What we changed permanently

The experiment ended in June; the policy it produced is now permanent and fits in four lines. Search-index crawlers and user-triggered fetchers: allowed, unconditionally — they are where the measured value lives. Training crawlers from vendors with documented bots and published IP ranges: allowed — the cost is near zero and the possible upside (models that know our domain) is real even if unprovable on our timescale. Bots with no documented purpose, no verification path, or a history of ignoring robots.txt: rate-limited at the CDN, because hygiene is not philosophy. Every rule now carries a dated comment naming its reason — the practice whose absence started this whole story.
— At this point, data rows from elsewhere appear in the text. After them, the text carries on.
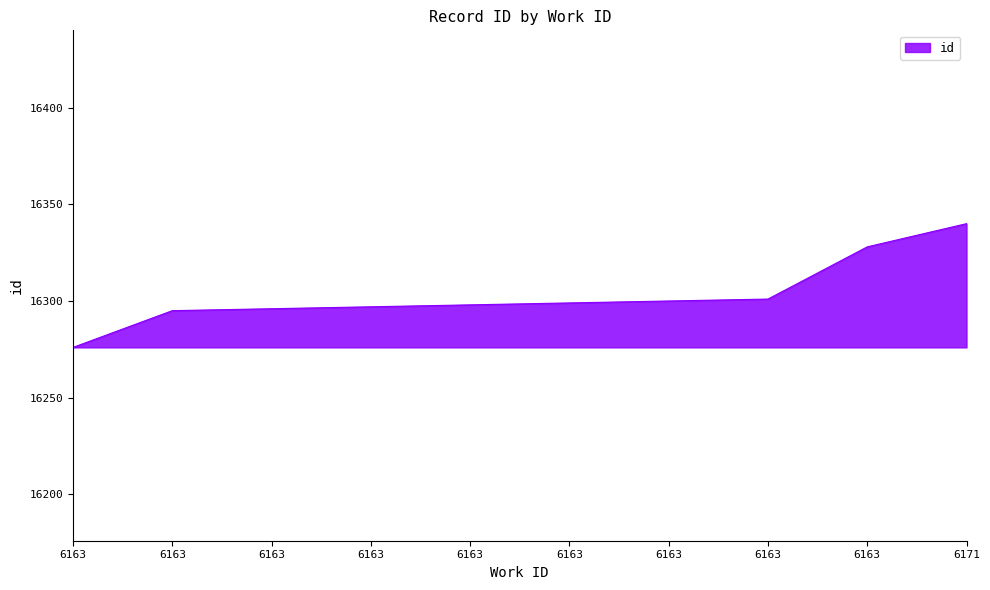

Does the chart have visible grid lines?

No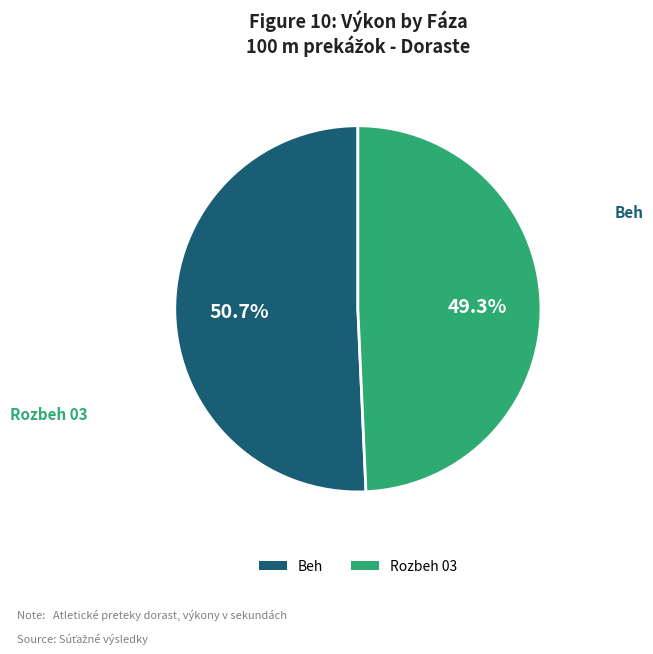

Which slice is the largest?

Beh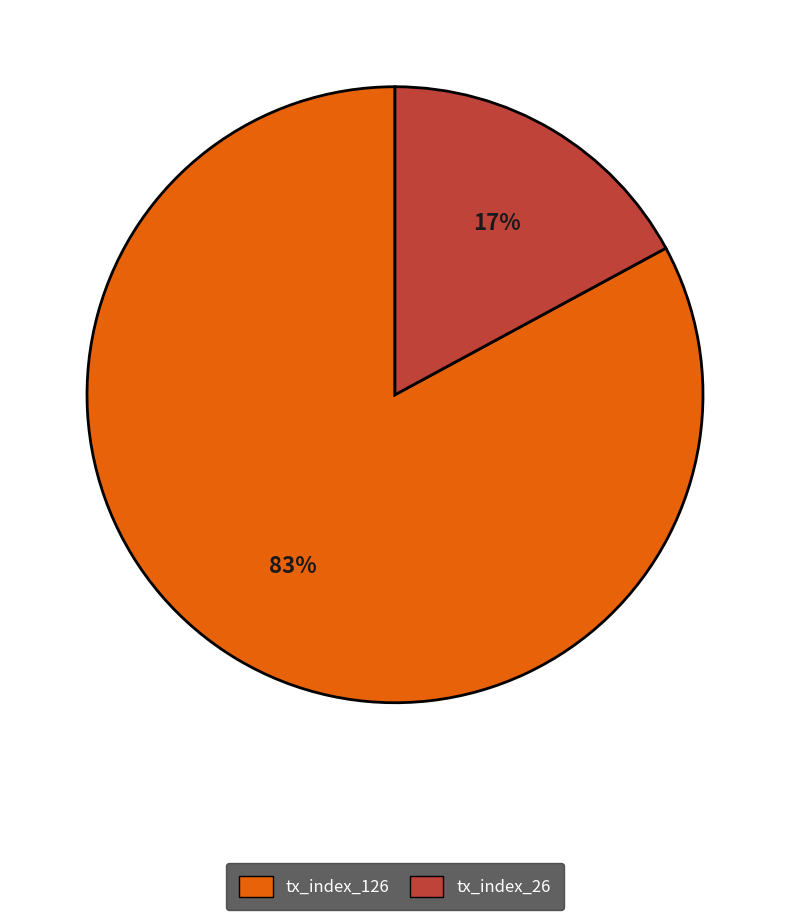

To the nearest percent, what is the combined percentage of tx_index_26 and tx_index_126?

100%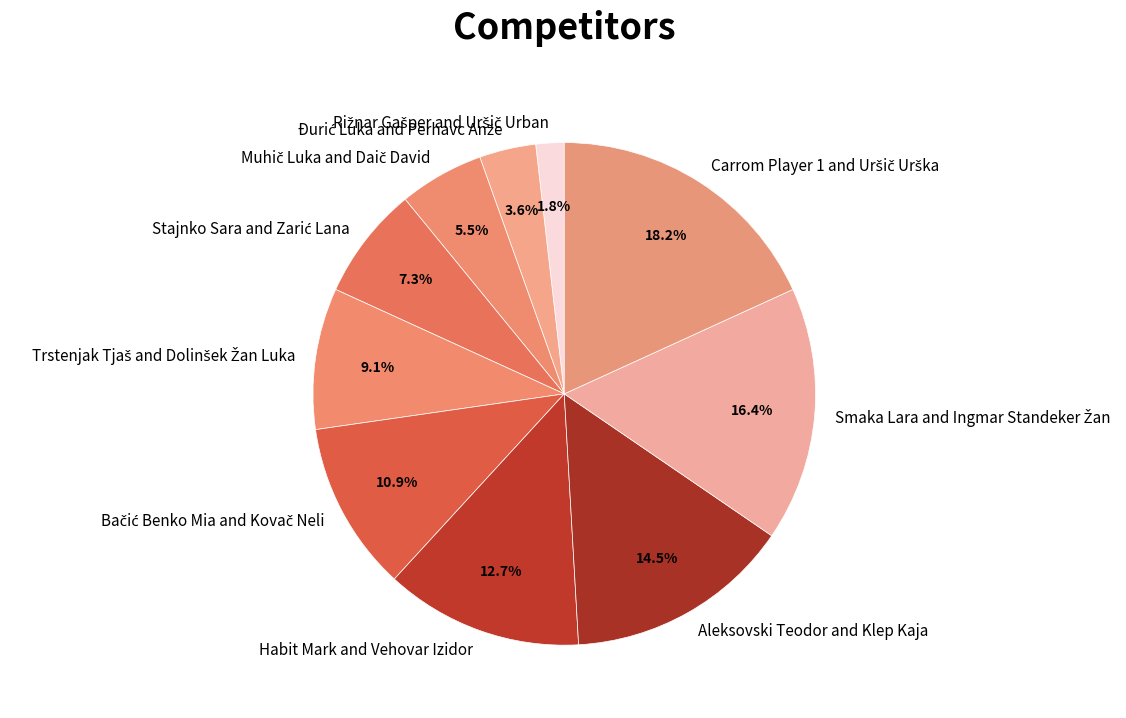

Is there any slice that represents more than half of the pie?

No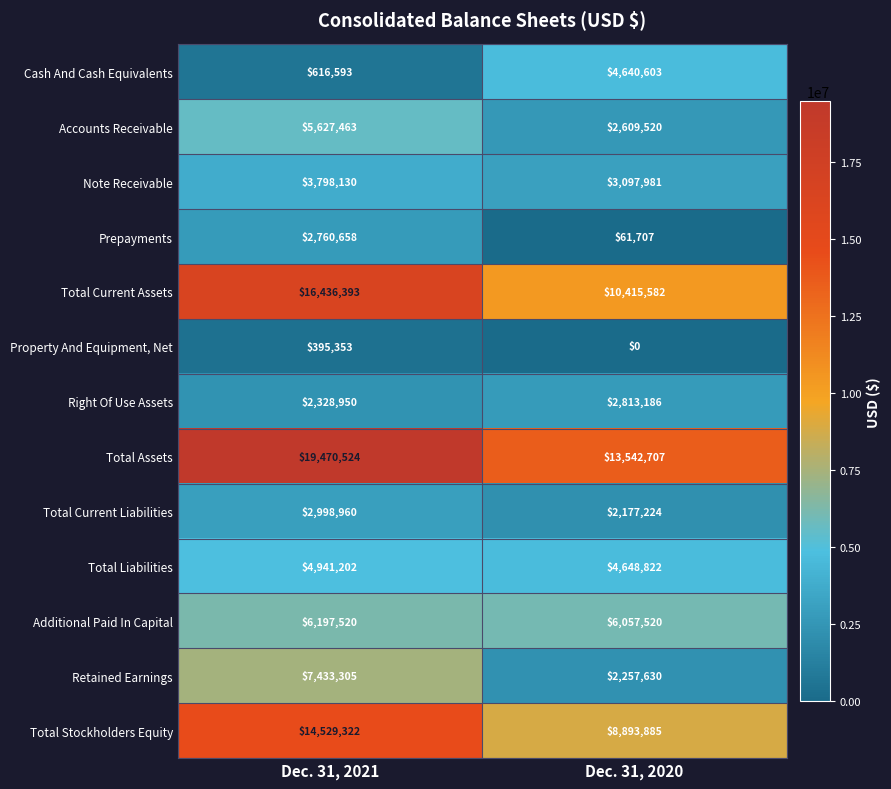

Is the value of Total Liabilities at Dec. 31, 2021 greater than the value of Total Assets at Dec. 31, 2021?

No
Our full taxonomy of who these bots are and what each one wants is in the companion field guide to GPTBot, ClaudeBot, and PerplexityBot.

The broader conclusion we will defend beyond our own sample: for a content-as-marketing business in 2026, the burden of proof has flipped. Open access to AI search surfaces is the rational default, and it is blocking that now needs a named, costed justification. Our numbers are one site's numbers — but the experiment is cheap, the downside is bounded, and every team arguing about AI bots from principle could be arguing from their own logs within a quarter.

The honest postscript is that the experiment never really ends: the bot roster changes monthly, citation patterns drift, and the referral curves are still moving. We keep the weekly citation audit and the bot-verification logging running permanently now — that continuous watch is precisely the sort of work Orova automates for its users, tracking AI-era visibility alongside classic rankings so that decisions like this one stay anchored to current data instead of to a quarter-old snapshot. Run the ninety days on your own site; we suspect your robots.txt is a mood too.